Following up on your recommendation, I tried to read the zealot's conclusion. I found it to be equally >problematic and lousy as the main body of the article. And its not just that the author has little sense of
>history - lumping together the spread of christianity in Europe with that in the Americas or making the >absurd claim "The ancient Rome and Greek Civilisations have gone into the archives after the advent of >Christianity" (that alone is enough to show how blinded by zeal the author has even forgotten to revise
his facts - to distinguish between chronology and causality). Its more than that.

Yes. On second thoughts, it wasnot a very good piece at all: a whimpering at its best and fundamentalist at its worst. But that doesnot detract from the fact that conversions by means of FICA (force, inducement etc) should be discouraged.

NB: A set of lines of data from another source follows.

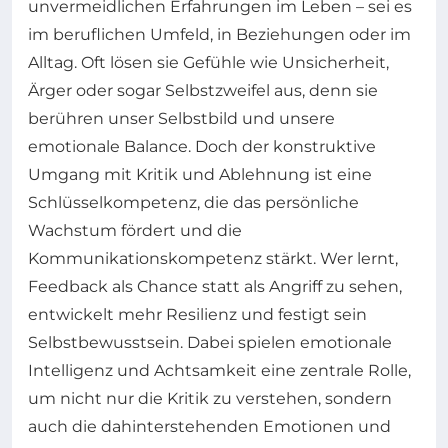
unvermeidlichen Erfahrungen im Leben – sei es
im beruflichen Umfeld, in Beziehungen oder im
Alltag. Oft lösen sie Gefühle wie Unsicherheit,
Ärger oder sogar Selbstzweifel aus, denn sie
berühren unser Selbstbild und unsere
emotionale Balance. Doch der konstruktive
Umgang mit Kritik und Ablehnung ist eine
Schlüsselkompetenz, die das persönliche
Wachstum fördert und die
Kommunikationskompetenz stärkt. Wer lernt,
Feedback als Chance statt als Angriff zu sehen,
entwickelt mehr Resilienz und festigt sein
Selbstbewusstsein. Dabei spielen emotionale
Intelligenz und Achtsamkeit eine zentrale Rolle,
um nicht nur die Kritik zu verstehen, sondern
auch die dahinterstehenden Emotionen und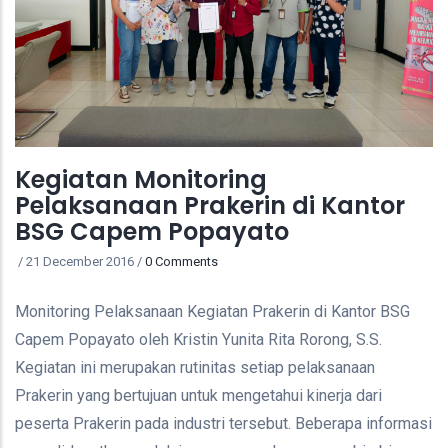
Kegiatan Monitoring
Pelaksanaan Prakerin di Kantor
BSG Capem Popayato
/
21 December 2016
/
0 Comments
Monitoring Pelaksanaan Kegiatan Prakerin di Kantor BSG
Capem Popayato oleh Kristin Yunita Rita Rorong, S.S.
Kegiatan ini merupakan rutinitas setiap pelaksanaan
Prakerin yang bertujuan untuk mengetahui kinerja dari
peserta Prakerin pada industri tersebut. Beberapa informasi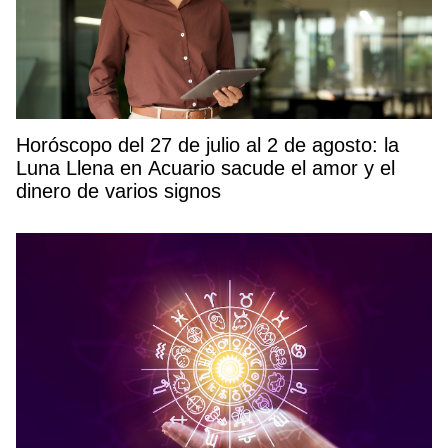
Horóscopo del 27 de julio al 2 de agosto: la
Luna Llena en Acuario sacude el amor y el
dinero de varios signos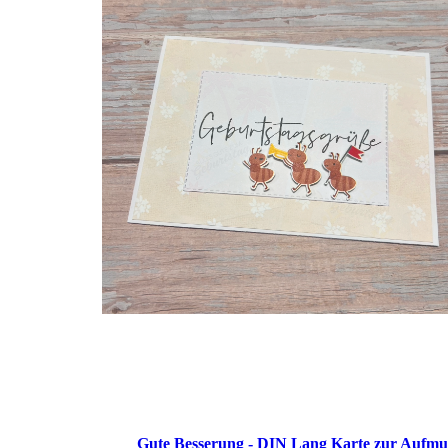
Gute Besserung - DIN Lang Karte zur Aufmu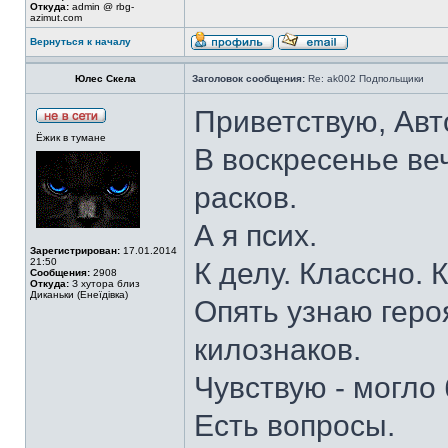
Откуда:
admin @ rbg-
azimut.com
Вернуться к началу
Юлес Скела
Заголовок сообщения:
Re: ak002 Подпольщики
Приветствую, Авт
Ёжик в тумане
В воскресенье ве
расков.
А я псих.
Зарегистрирован:
17.01.2014
21:50
К делу. Классно. 
Сообщения:
2908
Откуда:
З хутора близ
Диканьки (Енеїдівка)
Опять узнаю геро
килознаков.
Чувствую - могло
Есть вопросы.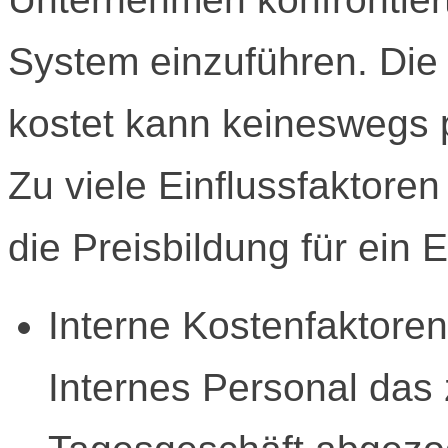
System einzuführen. Die
kostet kann keineswegs 
Zu viele Einflussfaktor
die Preisbildung für ein
Interne Kostenfaktoren
Internes Personal das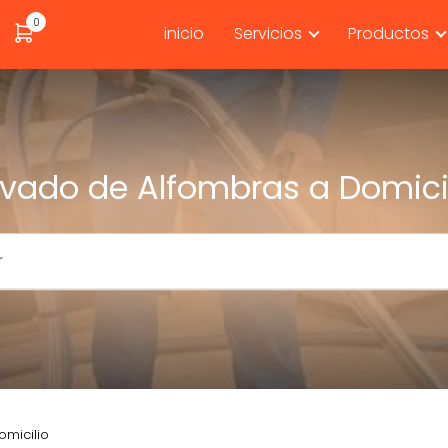
0
inicio
Servicios
Productos
vado de Alfombras a Domici
micilio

Quite a few individuals decide to convert of their own accord and I see nothing bad in that: even my own family has converted Buddhists. Such things happen all the time and it is not only restricted to India or the people who have been "indoctrinated" by followers of another religion. But it is the duty of the law to prevent it from being an instrument in the hands of unscrupulous zealots. Every coin has a head-side and a tail-side and it is the tail-side of conversions that we should guard against.

Chandan-da, in his posts, excellently examins the problems that creep up in the implementation of such a law; it is indeed very insightful. However, every law worth its salt has problems of implementation.

For example, in India we have anti-corruption or anti-bribery laws: then the question is when does the law decide when a certain gift is to be considered a bribe and when is it to be considered a gift of appreciation??

Aren't we in a similar medley??

In certain cases I guess the law doesnot really know: the decision is to be left to the judiciary's "superior sense" :-) But even then, the law opined that bribery is INHERENTLY evil and should be curbed and the anti-bribery law is being implemented.

Especially in cases like individual conversions we can never be sure where to draw the line between "propagation" and "conversion". But there are certain cases in which the presence of a cunning element can be safely deduced. The law, I guess, should act against these obvious cases, while giving the benefit of doubt to the convertee and his peers.